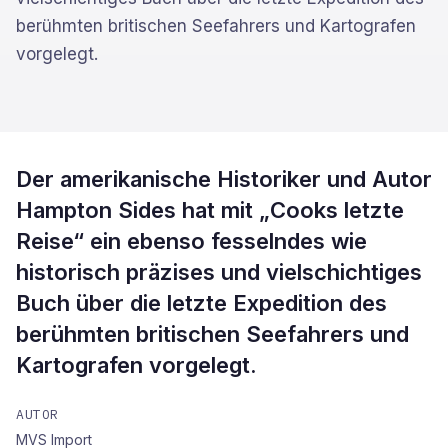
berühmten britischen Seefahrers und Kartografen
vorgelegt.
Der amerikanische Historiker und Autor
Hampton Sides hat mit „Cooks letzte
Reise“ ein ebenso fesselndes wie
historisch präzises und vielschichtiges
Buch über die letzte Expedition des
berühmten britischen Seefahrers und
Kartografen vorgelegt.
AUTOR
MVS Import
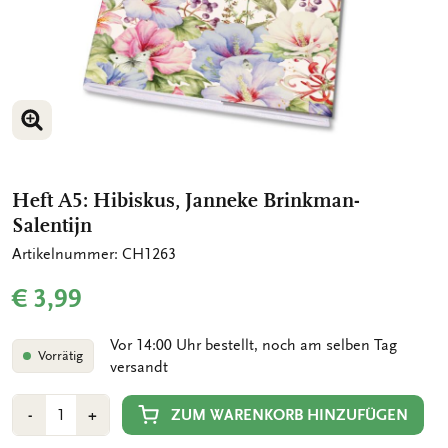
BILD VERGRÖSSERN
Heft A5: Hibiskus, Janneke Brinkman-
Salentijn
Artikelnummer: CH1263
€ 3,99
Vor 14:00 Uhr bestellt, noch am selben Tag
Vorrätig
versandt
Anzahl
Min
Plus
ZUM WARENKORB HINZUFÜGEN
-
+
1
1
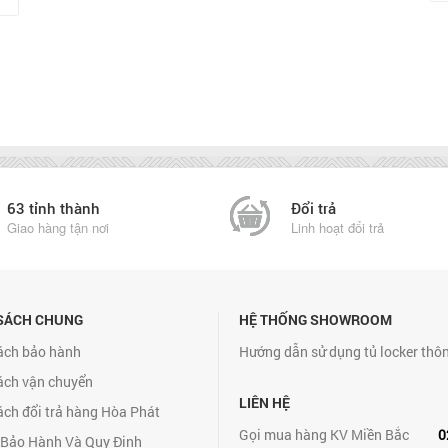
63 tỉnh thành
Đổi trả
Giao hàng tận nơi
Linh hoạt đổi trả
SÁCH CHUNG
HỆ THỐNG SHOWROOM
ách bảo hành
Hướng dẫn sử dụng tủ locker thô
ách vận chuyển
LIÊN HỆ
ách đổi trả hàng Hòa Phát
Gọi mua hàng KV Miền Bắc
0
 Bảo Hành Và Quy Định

...

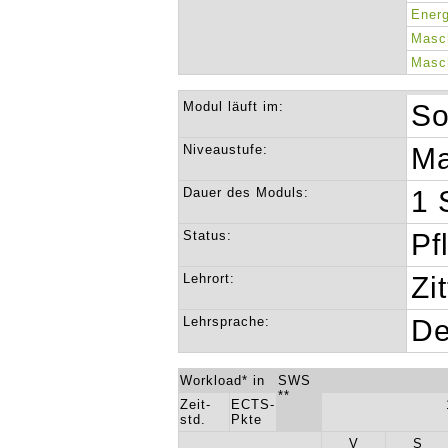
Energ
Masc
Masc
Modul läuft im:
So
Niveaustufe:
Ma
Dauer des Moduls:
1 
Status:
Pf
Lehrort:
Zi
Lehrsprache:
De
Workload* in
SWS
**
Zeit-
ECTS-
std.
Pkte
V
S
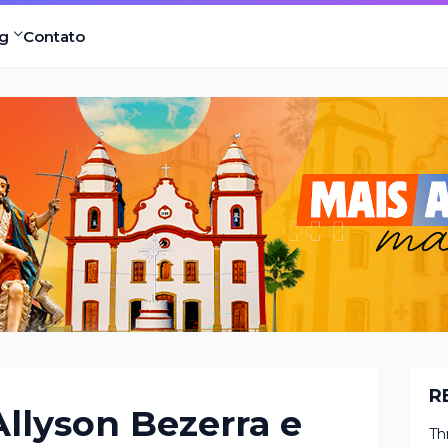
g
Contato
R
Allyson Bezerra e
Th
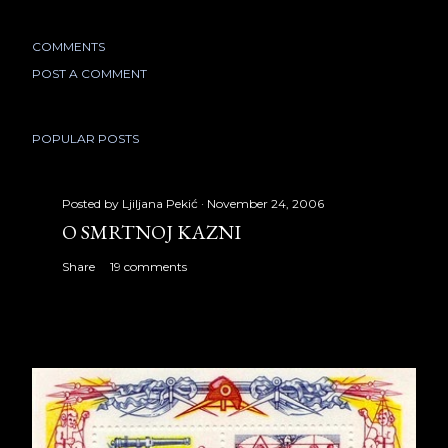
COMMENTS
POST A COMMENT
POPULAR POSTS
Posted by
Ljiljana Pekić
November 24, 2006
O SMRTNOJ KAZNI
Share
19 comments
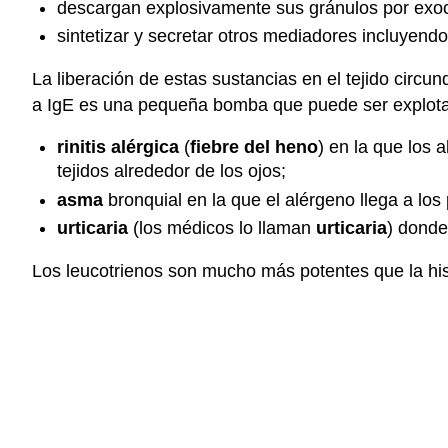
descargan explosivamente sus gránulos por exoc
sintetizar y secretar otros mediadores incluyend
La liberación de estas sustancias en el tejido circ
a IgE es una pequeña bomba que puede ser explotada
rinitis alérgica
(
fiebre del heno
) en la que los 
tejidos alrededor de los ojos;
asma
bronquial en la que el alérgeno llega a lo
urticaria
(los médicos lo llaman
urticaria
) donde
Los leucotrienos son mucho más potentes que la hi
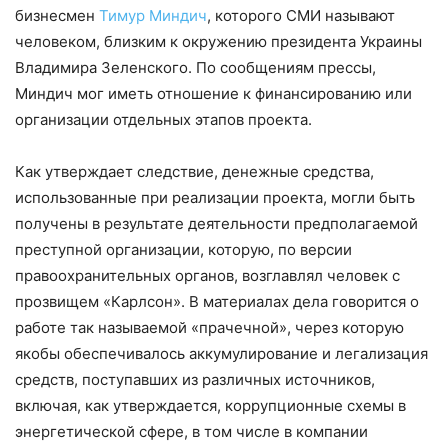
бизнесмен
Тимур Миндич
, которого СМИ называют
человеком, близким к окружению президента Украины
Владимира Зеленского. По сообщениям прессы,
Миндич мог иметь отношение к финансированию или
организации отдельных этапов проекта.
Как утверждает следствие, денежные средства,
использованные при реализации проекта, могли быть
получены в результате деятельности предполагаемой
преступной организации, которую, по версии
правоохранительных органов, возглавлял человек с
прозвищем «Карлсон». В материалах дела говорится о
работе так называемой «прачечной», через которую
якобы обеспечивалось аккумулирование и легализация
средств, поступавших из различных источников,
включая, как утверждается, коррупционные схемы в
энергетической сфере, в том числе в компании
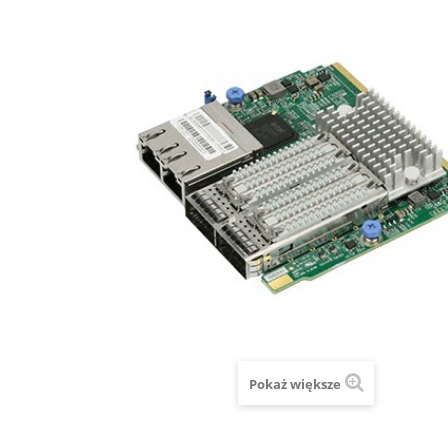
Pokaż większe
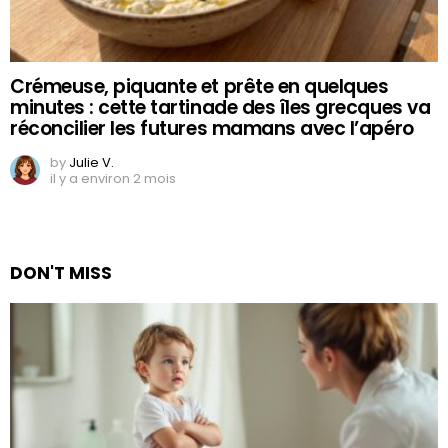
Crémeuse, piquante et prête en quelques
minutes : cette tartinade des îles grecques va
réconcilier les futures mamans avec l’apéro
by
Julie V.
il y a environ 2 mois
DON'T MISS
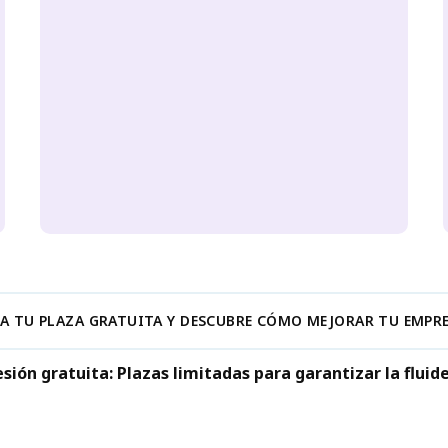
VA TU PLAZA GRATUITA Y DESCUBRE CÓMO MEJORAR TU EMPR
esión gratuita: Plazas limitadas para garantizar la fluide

--

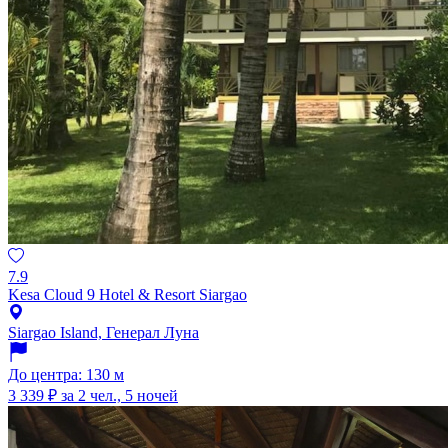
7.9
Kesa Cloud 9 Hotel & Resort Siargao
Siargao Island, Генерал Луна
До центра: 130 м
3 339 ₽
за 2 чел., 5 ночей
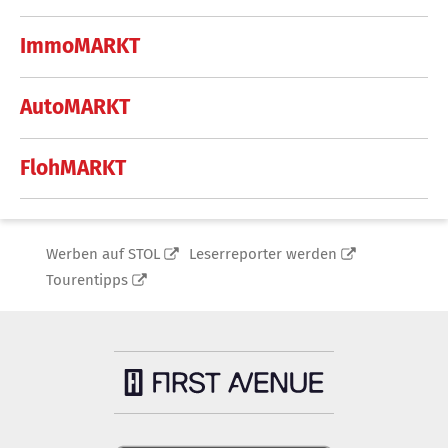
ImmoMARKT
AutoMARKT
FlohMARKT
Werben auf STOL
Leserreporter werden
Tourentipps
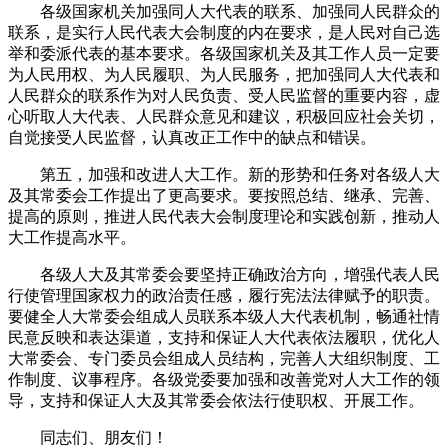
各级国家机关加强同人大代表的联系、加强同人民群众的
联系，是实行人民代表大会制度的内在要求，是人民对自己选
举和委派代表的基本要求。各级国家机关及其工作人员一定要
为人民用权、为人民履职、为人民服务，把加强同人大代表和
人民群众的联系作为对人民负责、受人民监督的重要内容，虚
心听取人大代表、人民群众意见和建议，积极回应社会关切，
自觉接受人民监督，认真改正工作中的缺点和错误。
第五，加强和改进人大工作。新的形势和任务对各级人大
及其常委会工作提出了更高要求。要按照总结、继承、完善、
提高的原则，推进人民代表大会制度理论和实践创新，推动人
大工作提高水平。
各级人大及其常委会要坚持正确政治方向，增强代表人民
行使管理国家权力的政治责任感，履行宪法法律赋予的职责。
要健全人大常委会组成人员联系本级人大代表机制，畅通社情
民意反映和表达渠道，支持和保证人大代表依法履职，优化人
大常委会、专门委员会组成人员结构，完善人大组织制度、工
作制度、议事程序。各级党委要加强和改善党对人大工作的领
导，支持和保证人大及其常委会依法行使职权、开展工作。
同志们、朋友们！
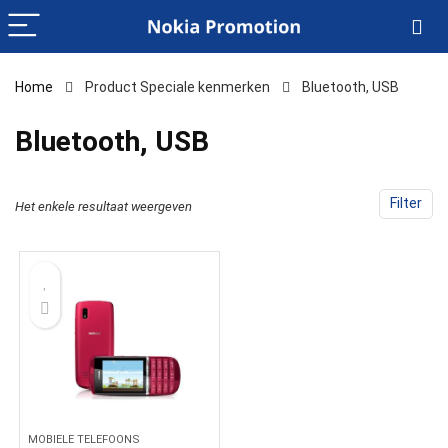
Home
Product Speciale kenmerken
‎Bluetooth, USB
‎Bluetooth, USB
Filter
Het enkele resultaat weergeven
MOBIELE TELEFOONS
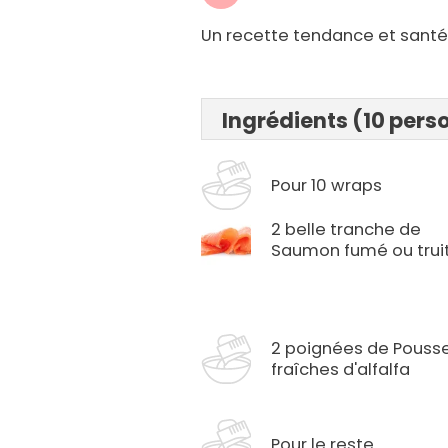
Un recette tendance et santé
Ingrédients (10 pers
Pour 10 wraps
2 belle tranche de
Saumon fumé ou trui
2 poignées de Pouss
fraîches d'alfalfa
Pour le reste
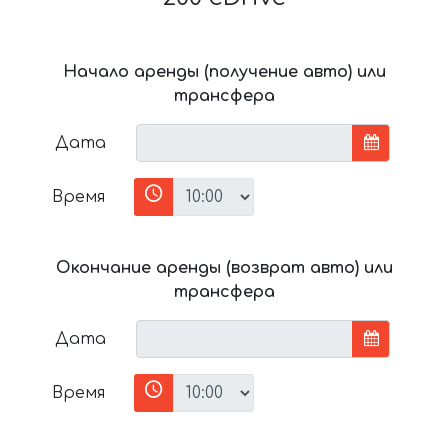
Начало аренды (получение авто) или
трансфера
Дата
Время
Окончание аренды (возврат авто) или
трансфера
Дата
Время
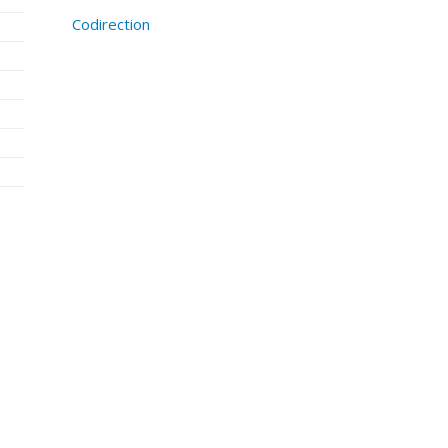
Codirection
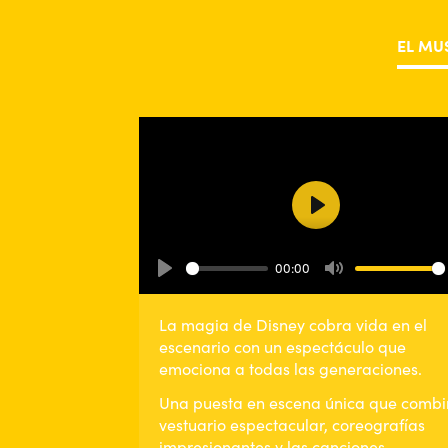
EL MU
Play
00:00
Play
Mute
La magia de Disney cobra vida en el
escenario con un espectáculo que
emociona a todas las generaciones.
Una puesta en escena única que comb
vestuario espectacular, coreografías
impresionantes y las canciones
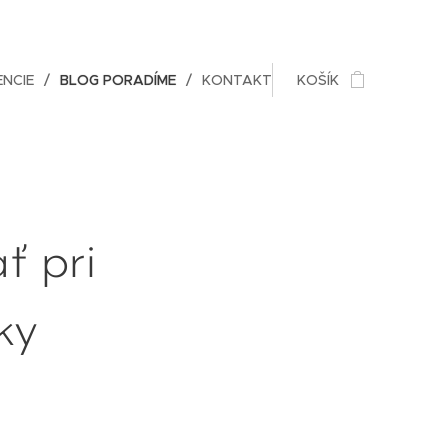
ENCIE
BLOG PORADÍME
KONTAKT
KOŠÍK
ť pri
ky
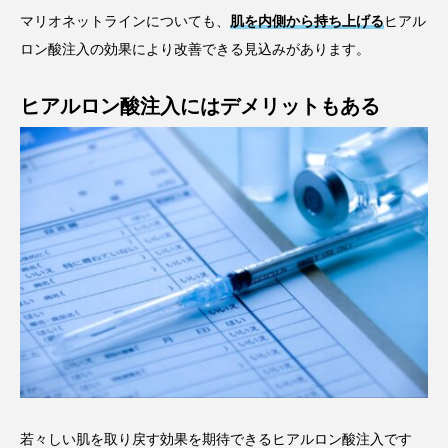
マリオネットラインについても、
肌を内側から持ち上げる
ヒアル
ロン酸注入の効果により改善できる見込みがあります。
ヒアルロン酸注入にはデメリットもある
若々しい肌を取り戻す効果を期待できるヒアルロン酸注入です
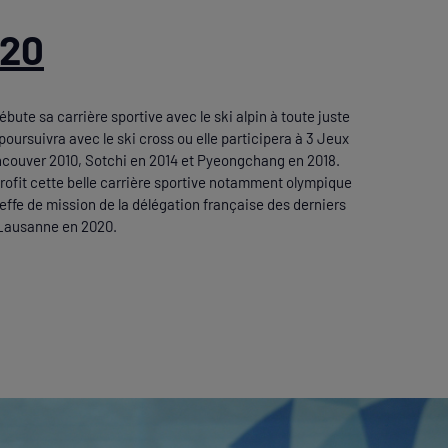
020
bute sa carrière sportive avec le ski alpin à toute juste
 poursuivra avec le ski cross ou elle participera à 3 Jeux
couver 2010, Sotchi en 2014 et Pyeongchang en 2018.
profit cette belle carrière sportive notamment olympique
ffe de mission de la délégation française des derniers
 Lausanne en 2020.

* **Task goal**
Count the lines in the data above that contain the string "berühmten", treating uppercase and lowercase as different. Give only the number.

* **Solved exercise**
2